Stillvoll und nachhaltig mit eigenem Holz und eingelagertem Sandstein
Winfried Laible, „Winzer aus Überzeugung“, wollte nach der Betriebsübernahme eines Gemischtbetriebes 1991 etwas Innovatives, in die Zukunft weisendes aus seinem Betrieb machen und hat den Obst-, Weinbau und Ferienwohnungen zu seinen Schwerpunkten gemacht. Mit viel Leidenschaft und Einsatz hat die Familie den Betrieb vielseitig und nachhaltig aufgestellt. Zu Obst- und Weinbau samt eigener Brennerei kam ein Hofladen dazu, wurde ein Backraum eingerichtet und 2022 werden zwei der drei Ferienwohnungen modernisiert. Nachhaltigkeit war bei Laibles immer im Blick. Der urige Eventraum für bis zu 30 Personen wurde an der Stelle eines alten Schopfes mit vorhandenen alten Abbruchmaterialien wie Sandstein und mit regionalen Materialien neu erstellt und eingerichtet. „Es sollte etwas Besonderes werden, Gemütlichkeit ausstrahlen“, so Wilfried Laible. Die Familie entschied, das eigene Kirschbaumholz in die Möbel hinein zu verarbeiten. Im Obst- und Weinbau arbeitet Laible nach dem integrierten Ansatz, verzichtet auf die offene Bodenbearbeitung, baut Humus auf und meidet Bodenversiegelung. Seit drei Jahren baut er Pilzwiderstandsfähige Rebsorten (PiWi) an.

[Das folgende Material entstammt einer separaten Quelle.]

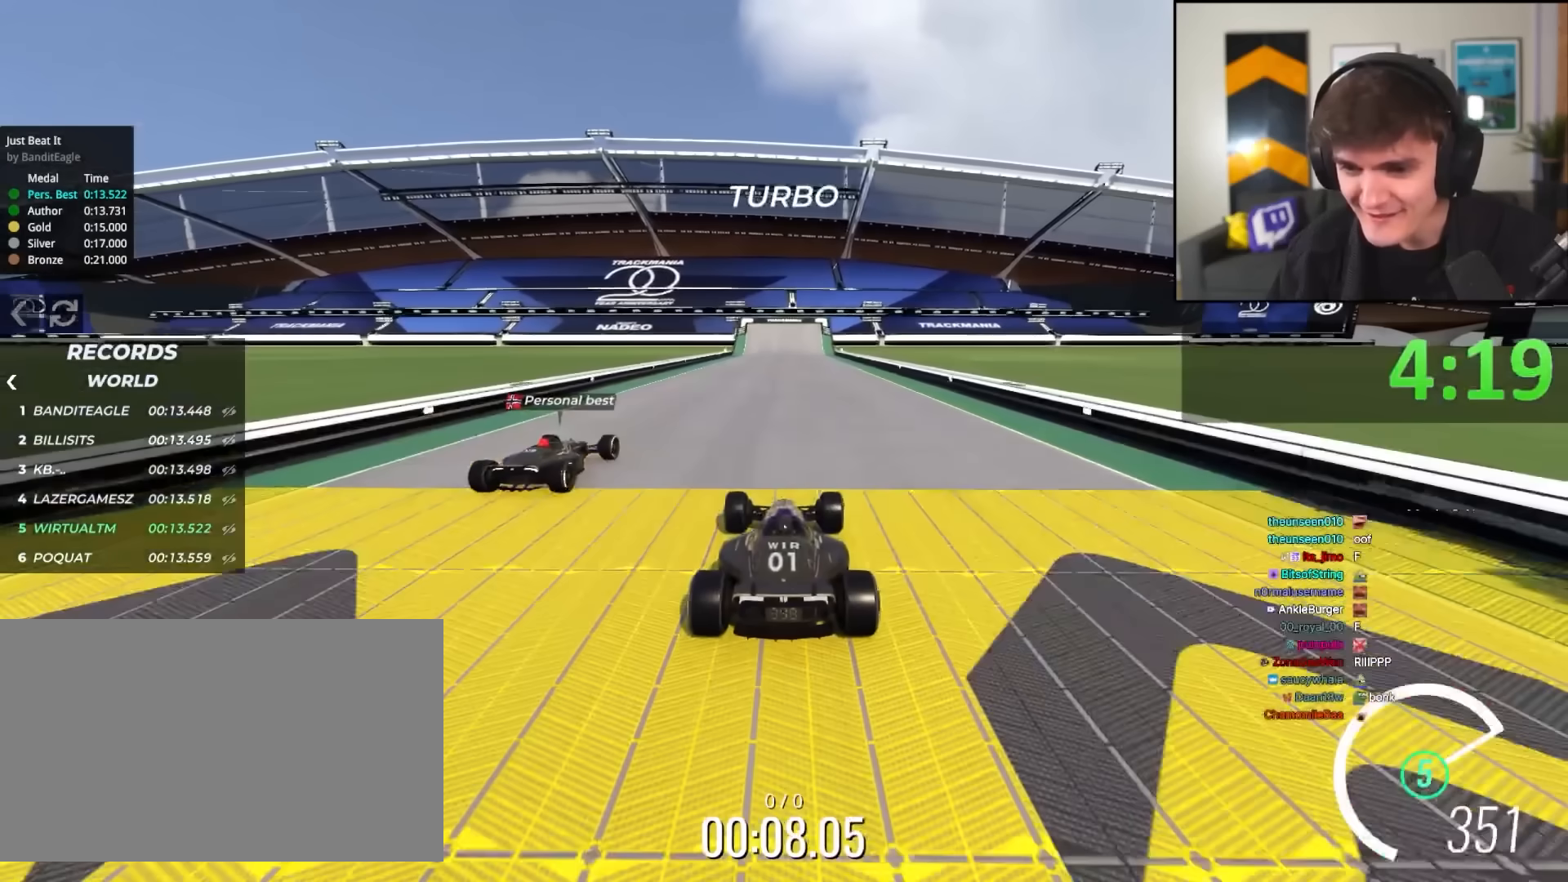
{"keys": ["up"], "events": []}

Nachhaltig aufgestellt ist der Weinbaubetrieb auch in Sachen Energie. Der Strom wird mit der Photovoltaikanlage selbst erzeugt und gespeichert, Sonnenkollektoren bereiten das Heißwasser und an der hofeigenen E-Ladestation kann der Gast sein E-Auto tanken.
Denkmal trifft Moderne
Jochen Basler, Diplom-Ökonom, und Ehefrau Kirsten Pieper, Literaturwissenschaftlerin, übernahmen die Weinreben der Familie und gründen 2017 in Zell-Weierbach das eigene Weingut. Den eigenen naturbelassenen Wein „Naturwein“ vermarkten sie direkt über Gastronomie, Handel oder an Endkunden ab Hof und im Buchladen von Kerstin Pieper. Im denkmalgeschützten Hofgebäude, einem ortstypischen Fachwerkhaus, bauten sie zwei Ferienwohnungen ein und richteten im historischen Weinkeller einen Probier- und Verkaufsraum ein, in dem auch Literatur- und Musik-Events stattfinden. Sie berichteten den Teilnehmenden von den besonderen Herausforderungen während der Sanierung, den schiefen Wänden und unebenen Böden, die Lösungen von der Stange verhinderten und wie es gelang die Bausubstanz zu erhalten. Bei der Renovierung verwendeten sie traditionelle Baustoffe wie Lehm- und Kalkputz und natürliche Baumaterialien, versuchten zu erhalten, was möglich war und ließen Wände, Decken, Türen oder Holzböden fachgerecht von den regionalen Handwerkern aufarbeiten und somit alte Schätze in neuem Glanz erstrahlen. Kombiniert mit moderner, hochwertiger und langlebiger Einrichtung haben diese Wohnungen in alter Substanz eine besondere eigene Ausstrahlung.
Im Betrieb Basler-Pieper wird bisher vor allem die ökologische Nachhaltigkeit umgesetzt durch den Erhalt alter Bausubstanz, die Verwendung ökologischer und langlebiger Materialien, die Einrichtung mit Vollholzmöbeln, die Zusammenarbeit mit regionalen Handwerkern.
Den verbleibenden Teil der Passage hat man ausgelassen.